An ascendant composer, music for healing
In January, the Houston Grand Opera (HGO) workshopped The Snowy Day, an operatic adaptation of Ezra Jack Keats’ illustrated children’s story that the company commissioned from composer Joel Thompson ’20MMA in 2017. The workshops took place at the Yale School of Music, with members of the Yale Opera program singing the work’s various roles. The HGO will premiere Thompson’s new opera in a production that will run from December 10 through December 20, 2020. Thompson said in a recent interview that he’s nearly done with the writing.
Yale Opera Manager Erika Niemi Heltzel said there was a “really positive atmosphere in the room” during the weeklong workshop, an opportunity that was “huge for Joel and his career” and “an opportunity for our singers, as well.”
“Getting to be part of a new work ... is exciting,” Heltzel said. “The chance to work with the composer” is unique, given that singers in the Yale Opera program typically learn and perform works that have been in their final form for many years.
Soprano Madeline Ehlinger ’20MM appreciated the “collaborative feeling” in the room and the unique opportunity to help inform a work in progress.
In 2017, Thompson was a student at the Aspen Music Festival and School, where he was awarded the Hermitage Prize, an honor bestowed by the Hermitage Artist Retreat (Florida) and the AMFS. Patrick Summers, HGO’s artistic and music director, sat on the Hermitage jury that year and approached Thompson about creating a piece of work for the company.
Thompson’s The Seven Last Words of the Unarmed, a 2015 piece for men’s voices, strings, and piano that was premiered by the University of Michigan’s Men’s Glee Club, won him the Hermitage Prize. In a December 2019 interview with Chicago’s WFMT, Thompson said, “The emotional impetus for the work was the decision of the Staten Island grand jury not to indict the officer whose actions led to the death of Eric Garner. It was in response to that ... that I decided to create a work that would ‘exorcise’ my feelings in response to that decision. I used the liturgical format in Haydn’s Seven Last Words of Christ in an effort to humanize these men and to reckon with my identity as a black man in this country in relation to this specific scourge of police brutality.” The men whose last words are shared through Thompson’s choral piece are Kenneth Chamberlain, Trayvon Martin, Amadou Diallo, Michael Brown, Oscar Grant, John Crawford, and Garner.
“A lot of my music is connected to social issues,” Thompson said. He’s interested in his music being a vehicle for healing.

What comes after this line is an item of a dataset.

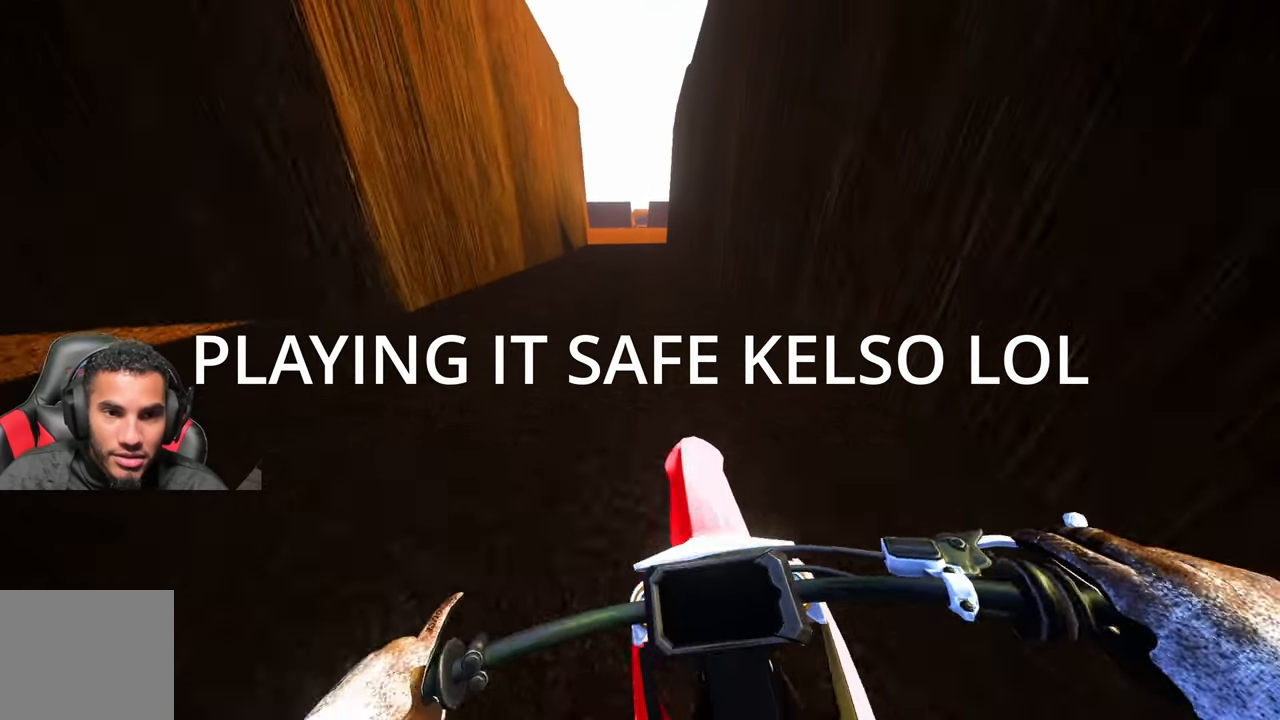
{"buttons": ["R2"], "left_stick": "center", "right_stick": "down", "events": []}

Thompson, whose family is Jamaican, was born in the Bahamas and moved with his family to Houston at age 10, then a few years later to Atlanta, where he grew up. Thompson’s interest in healing goes back to his pre-college days, when he contemplated a career in medicine. Children of immigrant parents, he said, don’t go into an occupation that lacks security or in which successes are “ephemeral.” Thompson enrolled at Emory University to study piano, which he’d been playing since childhood, having grown up in a musical family, and to pursue the pre-med track. Eventually, music won out. After earning an undergraduate degree from Emory, stayed at the school and earned a master’s degree in choral conducting.
Thompson served as director of choral studies and assistant professor of music at Andrew College, in Cuthbert, Ga., for two years, then taught for a few more years at the Holy Innocents’ Episcopal School in Atlanta, before enrolling at the Yale School of Music.
“It was really meeting [faculty composer] Christopher Theofanidis at Aspen,” Thompson said, that attracted him to the School of Music’s composition program. He’d grown up hearing Theofanidis’ music in Atlanta, where it has been championed by Atlanta Symphony Orchestra Music Director Robert Spano. Theofanidis’ colleagues in the School’s composition program were also an attraction for Thompson.
Thompson is writing music for the present, he said, music that’s “intellectually appealing and stimulating to me.” With each piece, he’s “creating an experience that can lead someone to want more.”